About the Show

Melvillapalooza is a collection of ten new works by artists and companies from across the US taking their inspiration from Herman Melville. Melvillapalooza includes musical adaptation, performance poetry, and full-length plays ranging from short story adaptations to biographical fantasies. Additional events include readings of Melville’s works, and discussions with contemporary authors and scholars of Melville’s influence. The shows are divided into six different programs (the “Voyages”), each consisting of one or two presentations. All in all, Melvillapalooza includes ten individual performances by solo artists and theater companies, each presented four times over the festival.

Voyage A

The Archangel
by Dan Evans
a LuLu LoLo Production
Wrestling with writer’s block as he tries to finish Moby Dick, Melville follows a downward spiral until an archangel and a prostitute offer assistance.

Billy Budd
Adapted by Scott Barrow
A Stages on the Sound Production
An adaptation of Melville’s story of a virtuous sailor whose innocent defiance of tyranny leads to his inconsequential martyrdom at the hands of the British fleet.

Voyage B

Mr. Melville’s Playhouse
by David Lally
A fantastical meeting between Melville and his most famous creations. By the creator of “Little Edie and the Marble Faun”.

Ishmael, Mon Amour
By Michael Bettencourt
Beginning where Moby Dick ends, Ishmael and Ahab confront a white-suited whale in an afterlife of mutual discontent.

Voyage C

The Composition of Herman Melville (abridged)
a new full length play by Rick Mitchell, with music by Max Kinberg
An examination of the author’s early success, fall from popularity, and family difficulties, set against the background of the abolitionist movement and the Civil War. Including fragments of Melville’s text, a play-within-the-play based on an 1840s, theatrical freak show and Melville’s first and most popular novel, Typee, the production draws divergent histories and fictions as the author’s “intentions” begin to turn against him..

Voyage D

Cock-A-Doodle-Doo!
a musical play by Danny Ashkenasi
produced by Frederick Byers Productions

An adaptation of Melville’s ironic story of a man whose inflated view of his own worth and his dismal view of his age and leads him to a hubristic downfall. Ashkenasi’s adaptation is a blend one-man-play, chamber opera, and traditional literary adaptation to seek the off-beat humor, and spiritual and satirical themes of the story. By the creator of “The Telltale Heart, a musicabre”; “beTwixt, beTween, and beTwain”; and “The Song of Job: 9/11”.

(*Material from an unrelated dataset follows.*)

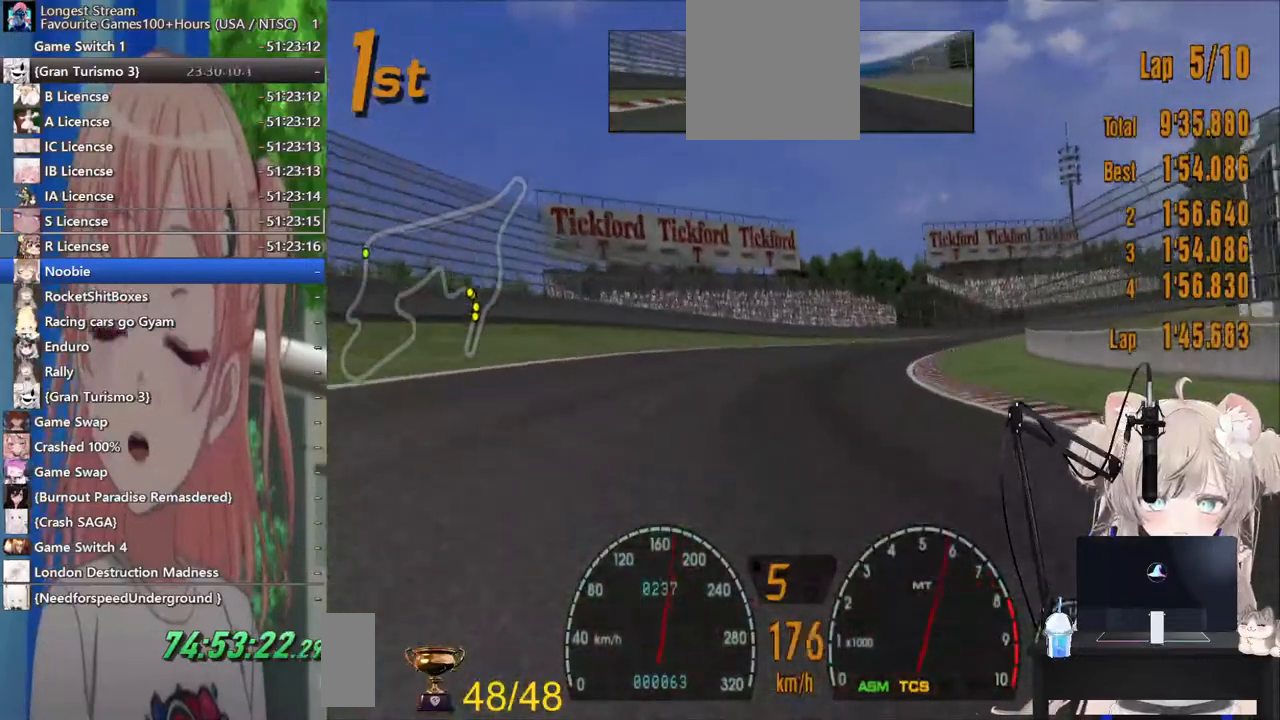
{"buttons": [], "left_stick": "right", "right_stick": "center", "events": [[17, "L2", "up"], [233, "SQUARE", "down"], [417, "SQUARE", "up"]]}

Melvilliana: A Suite of Poems
written and performed by Angela Alaimo O’Donnell
In this cycle of poems, lauded poet Angela Alaimo O’Donnell recites from her work inspired by the writings of Melville. Conceived as an homage to the author and his themes, the poems will be given a dramatic interpretation by the poet.

Voyage E

The First Lowering
by Laura Livingston
Ishmael and the crew of the Pequod go out in the whale boats, for the first time of the voyage, to chase a pod of whales. A cast of ten performs Melville’s text, almost as an athletic event, evoking the ship, the whale boats, the chase, the ocean, the whales, a storm, a capsizing, and a rescue at sea. By the author of Pearl of Great Price (Hawthornucopia), Inconvenient River (Twainathon), and The Purloined Detective (Poefest.)

William Bell
by Alejandro Morales, directed by Scott Ebersold
a Packawallop production
In a not too distant future, after an economic collapse, luxury liners shelter the very rich from the squalor of the cities. Summoned by his superior Lucas Brown, William Bell must entertain Edwards, a drunk passenger. In a dark bar on board the ship, the connections between all three men are illuminated forcing them to confront what they desire and what they’ll never possess. Inspired by Melville’s Billy Budd.

Voyage F

A Tanglewood Tale
A staged reading of a full length play by Juliane Hiam
From 1850-1851, Herman Melville and Nathaniel Hawthorne’s became neighbors and friends in the Berkshire Mountains. While Hawthorne labored at the “House of the Seven Gables”, and Melville finished Moby Dick, both men struggled with critical acceptance and financial security. This historical drama, first produced by Shakespeare and Company in 2001, is drawn from their and their families’ journals and letters.